4. High product yield and excellent quality: GABA is a non-charged molecule with minimal loss, and the yield can reach over 95%. At the same time, it avoids the impurities and denaturation that may be introduced in traditional processes, and the product purity is high.
5. Synchronous concentration: While desalinating, it can also concentrate the product to a certain extent, reducing the load on subsequent evaporation and concentration, and further saving energy.

Iii. Project Achievements and Future Prospects

The successful commissioning of this 10m³/h project has demonstrated the technical feasibility and economic superiority of electrodialysis technology in treating large-flow amino acid solutions. User feedback indicates that the system operates stably, with a desalination rate exceeding 95%. The ash content of the product has significantly decreased, and the purity has greatly improved, fully meeting the demands of the high-end market. Meanwhile, the comprehensive operating cost has decreased by approximately 30% to 40% compared to the old process, with a short payback period and significant economic benefits.

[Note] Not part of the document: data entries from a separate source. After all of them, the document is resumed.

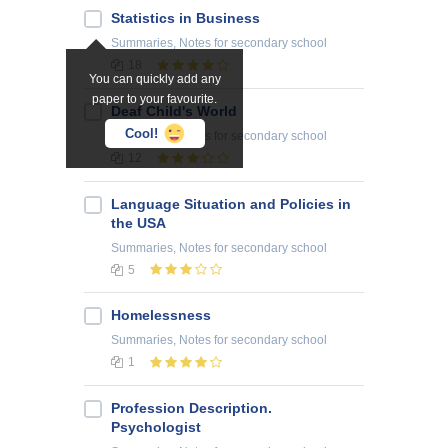
Statistics in Business
Summaries, Notes
for secondary school
18
You can quickly add any
paper to your favourite.
Deaf Child's World
Cool!
Summaries, Notes
for secondary school
12
Language Situation and Policies in
the USA
Summaries, Notes
for secondary school
5
Homelessness
Summaries, Notes
for secondary school
1
Profession Description.
Psychologist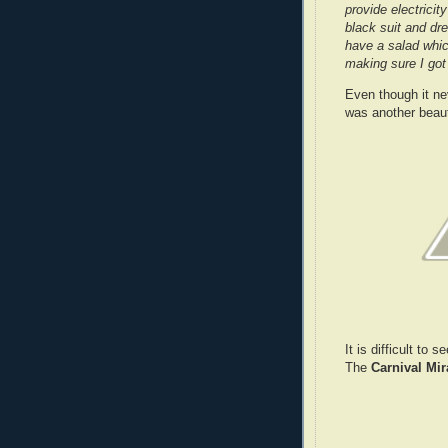
provide electricit
black suit and dr
have a salad whi
making sure I got 
Even though it ne
was another beaut
It is difficult to
The
Carnival Mir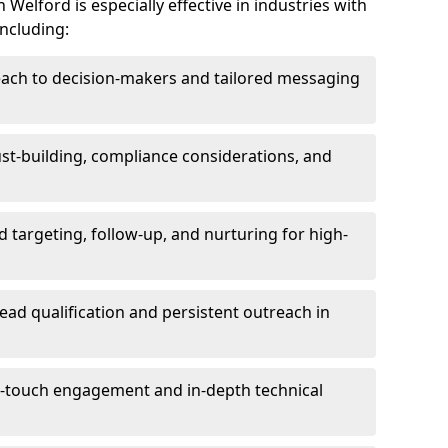
Welford is especially effective in industries with
including:
each to decision-makers and tailored messaging
rust-building, compliance considerations, and
d targeting, follow-up, and nurturing for high-
lead qualification and persistent outreach in
ti-touch engagement and in-depth technical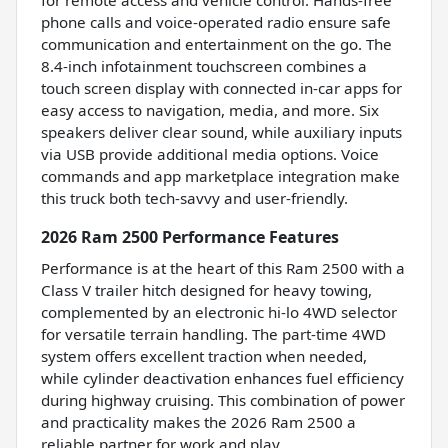
phone calls and voice-operated radio ensure safe
communication and entertainment on the go. The
8.4-inch infotainment touchscreen combines a
touch screen display with connected in-car apps for
easy access to navigation, media, and more. Six
speakers deliver clear sound, while auxiliary inputs
via USB provide additional media options. Voice
commands and app marketplace integration make
this truck both tech-savvy and user-friendly.
2026 Ram 2500 Performance Features
Performance is at the heart of this Ram 2500 with a
Class V trailer hitch designed for heavy towing,
complemented by an electronic hi-lo 4WD selector
for versatile terrain handling. The part-time 4WD
system offers excellent traction when needed,
while cylinder deactivation enhances fuel efficiency
during highway cruising. This combination of power
and practicality makes the 2026 Ram 2500 a
reliable partner for work and play.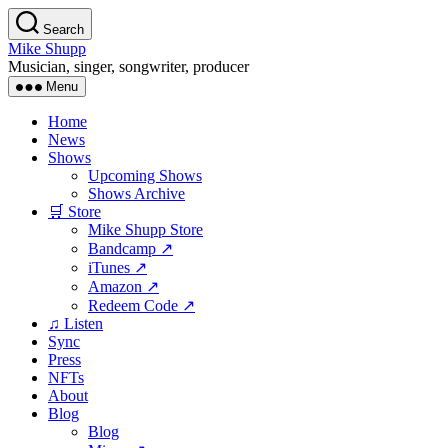
Skip
Search
to
Mike Shupp
the
Musician, singer, songwriter, producer
content
Menu
Home
News
Shows
Upcoming Shows
Shows Archive
🛒 Store
Mike Shupp Store
Bandcamp ↗
iTunes ↗
Amazon ↗
Redeem Code ↗
♫ Listen
Sync
Press
NFTs
About
Blog
Blog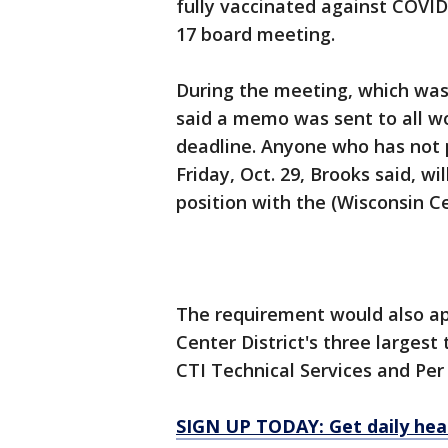
fully vaccinated against COVID-
17 board meeting.
During the meeting, which wa
said a memo was sent to all w
deadline. Anyone who has not p
Friday, Oct. 29, Brooks said, wi
position with the (Wisconsin Ce
The requirement would also ap
Center District's three largest
CTI Technical Services and Per
SIGN UP TODAY: Get daily hea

The successful case of this project has played a very strong exemplary role for the entire bio-fermentation and fine chemical industry. It not only solves the specific problems in GABA production, but also demonstrates a universal technical path. Many similar products, such as other amino acids, organic acids, sugar alcohols, plant extracts, etc., all face challenges of desalination and concentration in their production processes.

Conclusion

The successful application of electrodialysis technology in the high-flow desalination and concentration project of aminobutyric acid is a model of how separation membrane technology can empower the upgrading of traditional industries. With its outstanding advantages of energy conservation and environmental protection, it is gradually replacing the traditional unit operations that are high energy-consuming and highly polluting, and has become an indispensable core technology in modern biomanufacturing and food deep processing. With the continuous advancement of membrane material technology and the optimization of system design, the application boundaries of electrodialysis technology will continue to expand, injecting strong impetus into the quality improvement, efficiency enhancement and sustainable development of more industries.